The axiom closure Ax of an EL++ ontology must obey the restrictions described in Section 10 of the structural specification [OWL 2 Specification]. To obtain polytime reasoning problems, one additional restriction is imposed.

Let CE be a class expression. We say that Ax imposes a range restriction to CE on an object property PE1 if it contains axioms

  • SubObjectPropertyOf(PE1 PE2),...,SubObjectPropertyOf(PEk-1 PEk)
  • ObjectPropertyRange(PEk CE)

We require that if

  • Ax contains SubObjectPropertyOf(SubObjectPropertyChain(PE1 ... PEn) PE) and
  • Ax imposes a range restriction to CE on PE

then Ax imposes a range restriction to CE on PEn.
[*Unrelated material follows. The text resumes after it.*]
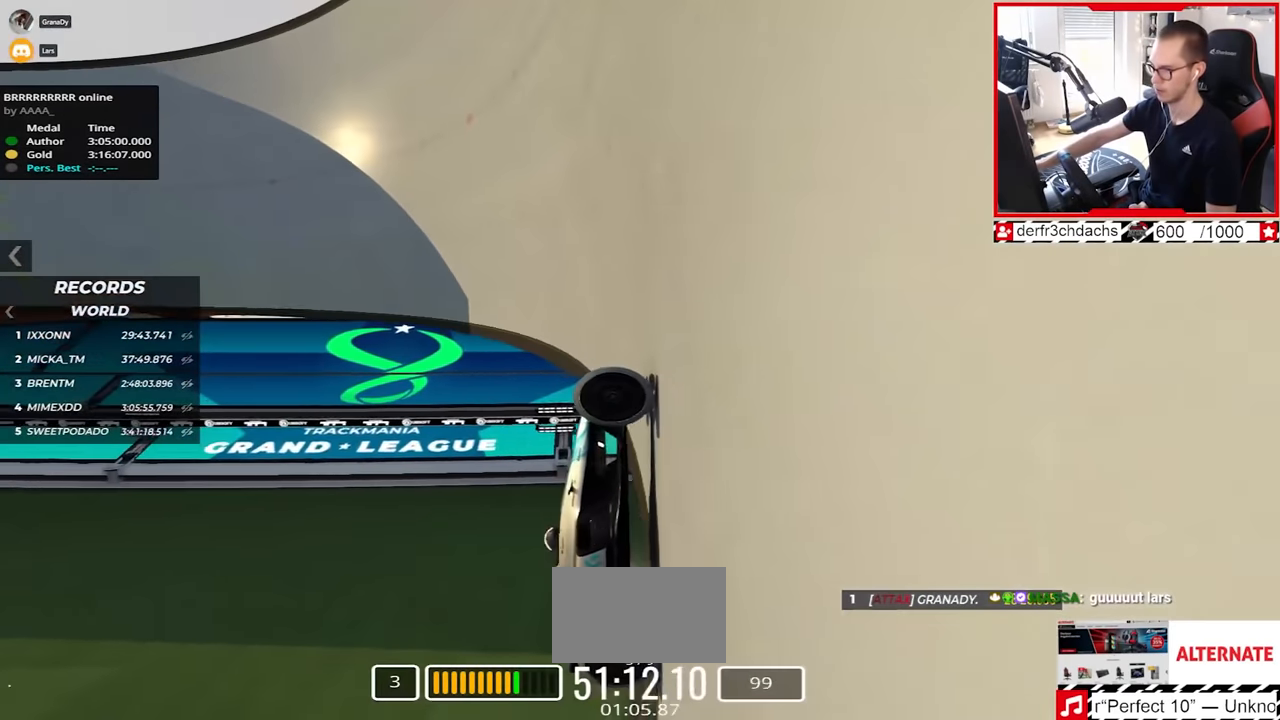
{"keys": ["left", "up"], "events": [[67, "left", "down"]]}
Remarks: (1) The restriction is vacuously true if the SubObjectPropertyOf in the first item is a role inclusion statement -- that is, if it does not contain SubObjectPropertyChain. (2) Range restrictions on reflexive and transitive roles are generally allowed, unless they are used in axioms following the forbidden pattern above.